▸ EXERCISE TASK A
Render every line of the two entries that follow the article as a Markdown table with the columns No. and Line. Number the rows, skip blank lines, and leave the pictures out.

▸ EXTRACTED TEXT
--- --- ---

Automated Cloud Remediation – Empty Hype, Viable Strategy, or Something in Between?

Published 05/17/2024

Originally published by Tamnoon.

Written by Idan Perez, CTO, Tamnoon.

What role does automation play in cloud remediation? Will it replace or simply augment the role of security and R&D teams?

Over 60% of the world’s corporate data now resides in the cloud, and securing this environment has become a daunting task. The vast attack surface and countless potential misconfigurations pose significant challenges for security and operations teams. Amidst this complexity, automation has emerged as a potential solution, with the rise of AI further fueling interest in automated remediation.

Many vendors tout automated remediation as the silver bullet for cloud security woes. However, based on our conversations with frontline practitioners, we believe the reality is more nuanced. In this article, we’ll explore the current state of automated cloud remediation and try to separate hype from reality.

What Exactly Are We Automating?

The first question we need to answer is what we mean when we talk about automation. There’s a broad spectrum between ‘fully manual’ and ‘hands-free.’ Here are some cloud security actions that we automate today:

Levels 1-3 would raise few objections among enterprise decision-makers. But it’s the 4th level that seems to both captivate imaginations as well as raise the most concerns.

Are we ready for a world where security is entirely handled by automated code, taking humans out of the equation? Are we ready for self-driving security? Our working assumption – which has been validated time and again in working with enterprises of all shapes and sizes – is that the answer is basically “not yet.”

When Good Automation Goes Bad

While the promise of automated remediation is alluring, the reality is that poorly implemented automation can do more harm than good. In their eagerness to adopt the latest innovations, organizations often learn the hard way that modifying production infrastructure without proper testing and oversight can lead to broken applications and lost revenue.

In our work with clients, we’ve seen organizations forced to choose between two undesirable outcomes: break production or leave systems vulnerable. Real-world examples illustrate the complexity of this area and the potential impact or overreliance on automation:

Dangerous loops: The complexity of cloud environments can lead to clashes between different automated detection and response tools. In one case we encountered, a CloudFormation template was deployed with a security group that allowed all IPv4 traffic. An automated tool promptly detected this misconfiguration and removed the overly permissive rule. However, CloudFormation’s drift detection feature noticed the discrepancy between the running configuration and the template definition, and dutifully reinstated the insecure rule. This cycle repeated for an entire weekend before being noticed and resolved.

--- --- ---

▸ EXERCISE DATA
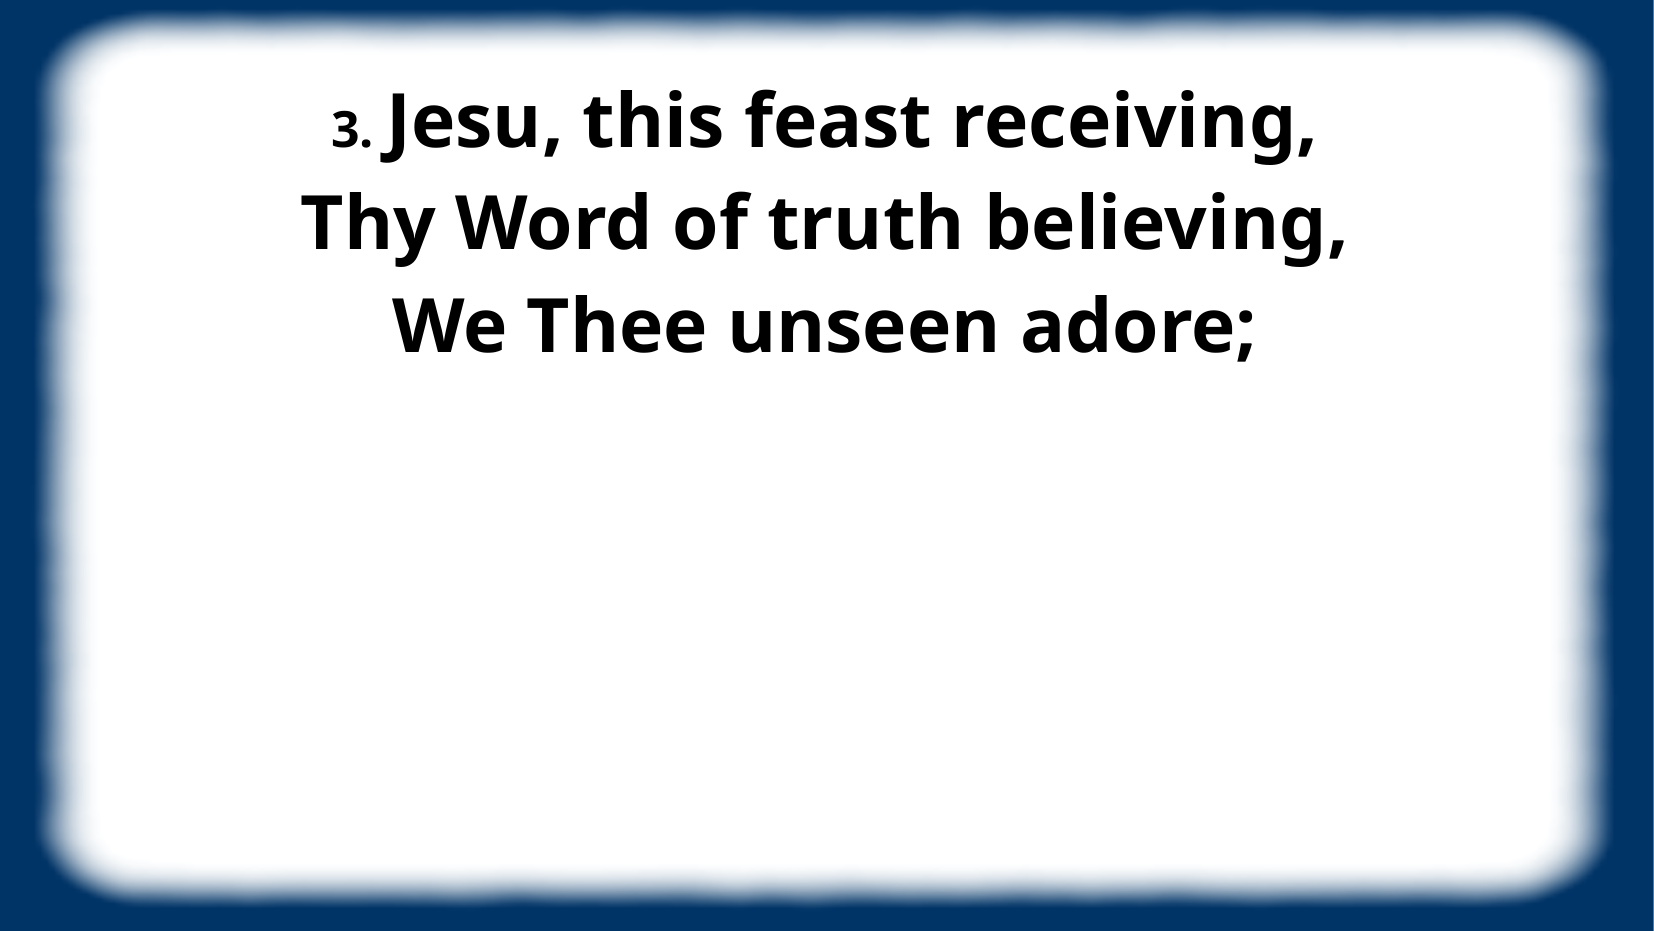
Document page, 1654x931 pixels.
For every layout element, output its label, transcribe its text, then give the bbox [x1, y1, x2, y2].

text_box 3. Jesu, this feast receiving, Thy Word of truth believing, We Thee unseen adore; [105, 60, 1546, 375]
picture [0, 0, 1654, 931]
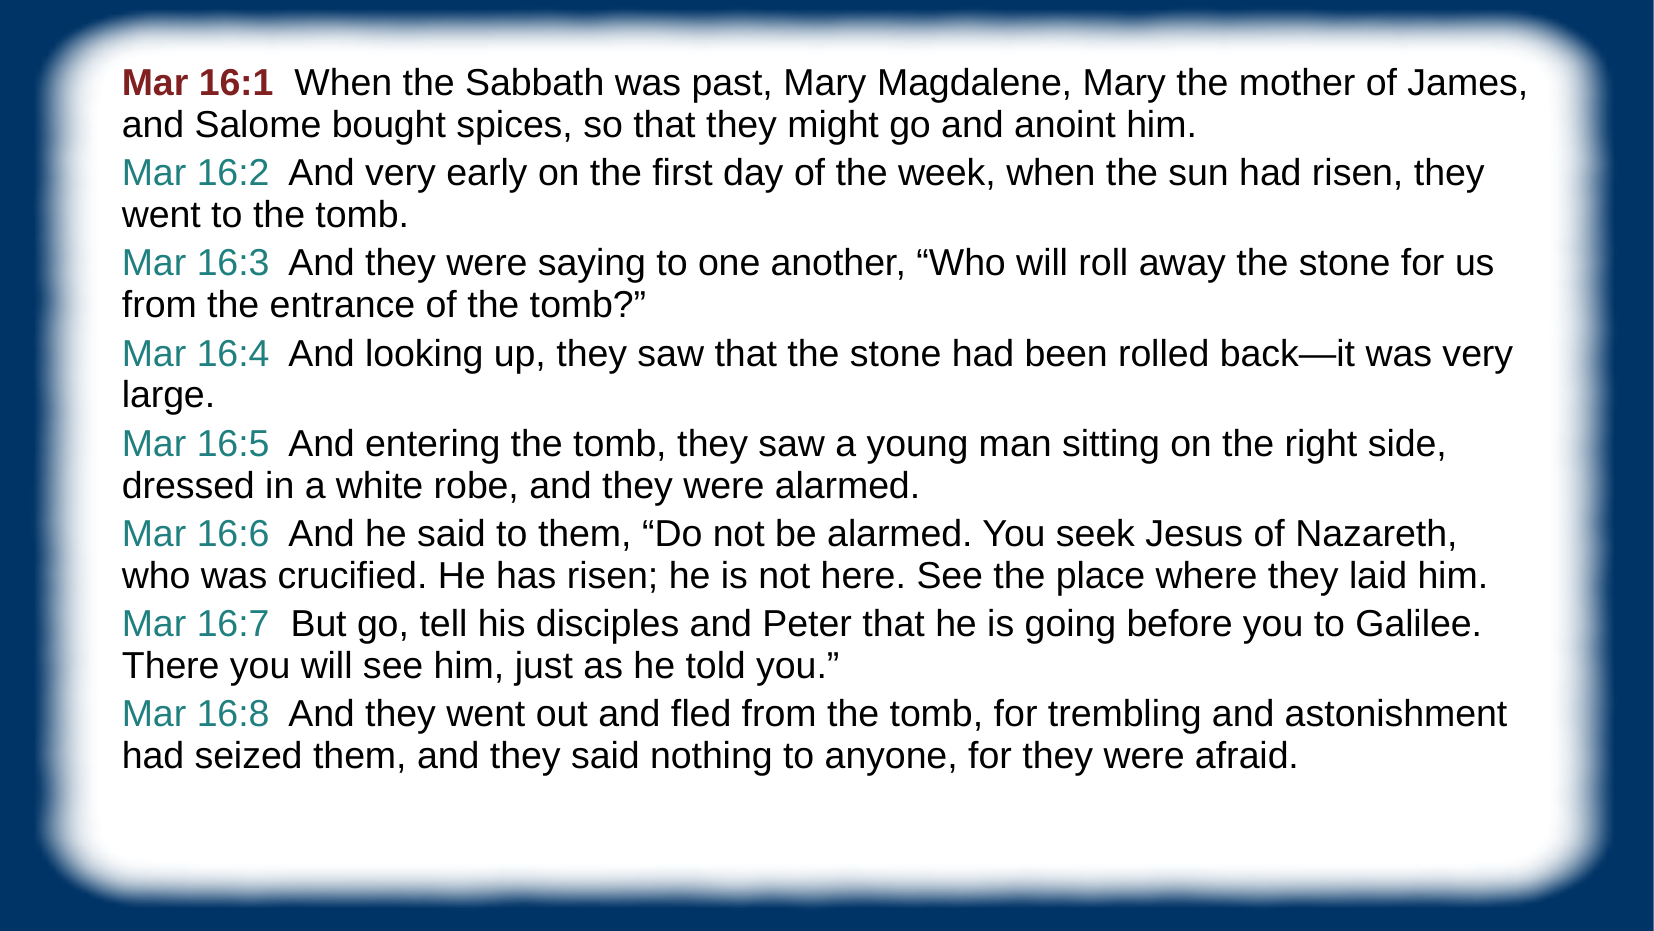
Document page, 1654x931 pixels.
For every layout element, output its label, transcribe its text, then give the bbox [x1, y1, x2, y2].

text_box Mar 16:1 When the Sabbath was past, Mary Magdalene, Mary the mother of James, and Salome bought spices, so that they might go and anoint him. Mar 16:2 And very early on the first day of the week, when the sun had risen, they went to the tomb. Mar 16:3 And they were saying to one another, “Who will roll away the stone for us from the entrance of the tomb?” Mar 16:4 And looking up, they saw that the stone had been rolled back—it was very large. Mar 16:5 And entering the tomb, they saw a young man sitting on the right side, dressed in a white robe, and they were alarmed. Mar 16:6 And he said to them, “Do not be alarmed. You seek Jesus of Nazareth, who was crucified. He has risen; he is not here. See the place where they laid him. Mar 16:7 But go, tell his disciples and Peter that he is going before you to Galilee. There you will see him, just as he told you.” Mar 16:8 And they went out and fled from the tomb, for trembling and astonishment had seized them, and they said nothing to anyone, for they were afraid. [107, 53, 1546, 541]
picture [0, 0, 1654, 931]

--- --- ---

▸ EXERCISE TASK B
Answer these questions from the article on automated cloud remediation:
(i) What share of the world's corporate data does it say now resides in the cloud?
(ii) Which levels of automation would raise few objections among enterprise decision-makers?
(iii) How long did the cycle with the CloudFormation template repeat before it was noticed?

▸ RIGHT ANSWER A
| No. | Line |
|---|---|
| 1 | Document page, 1654x931 pixels. |
| 2 | For every layout element, output its label, transcribe its text, then give the bbox [x1, y1, x2, y2]. |
| 3 | text_box 3. Jesu, this feast receiving, Thy Word of truth believing, We Thee unseen adore; [105, 60, 1546, 375] |
| 4 | picture [0, 0, 1654, 931] |
| 5 | Document page, 1654x931 pixels. |
| 6 | For every layout element, output its label, transcribe its text, then give the bbox [x1, y1, x2, y2]. |
| 7 | text_box Mar 16:1 When the Sabbath was past, Mary Magdalene, Mary the mother of James, and Salome bought spices, so that they might go and anoint him. Mar 16:2 And very early on the first day of the week, when the sun had risen, they went to the tomb. Mar 16:3 And they were saying to one another, “Who will roll away the stone for us from the entrance of the tomb?” Mar 16:4 And looking up, they saw that the stone had been rolled back—it was very large. Mar 16:5 And entering the tomb, they saw a young man sitting on the right side, dressed in a white robe, and they were alarmed. Mar 16:6 And he said to them, “Do not be alarmed. You seek Jesus of Nazareth, who was crucified. He has risen; he is not here. See the place where they laid him. Mar 16:7 But go, tell his disciples and Peter that he is going before you to Galilee. There you will see him, just as he told you.” Mar 16:8 And they went out and fled from the tomb, for trembling and astonishment had seized them, and they said nothing to anyone, for they were afraid. [107, 53, 1546, 541] |
| 8 | picture [0, 0, 1654, 931] |

▸ RIGHT ANSWER B
(i) Over 60%.
(ii) Levels 1-3.
(iii) An entire weekend.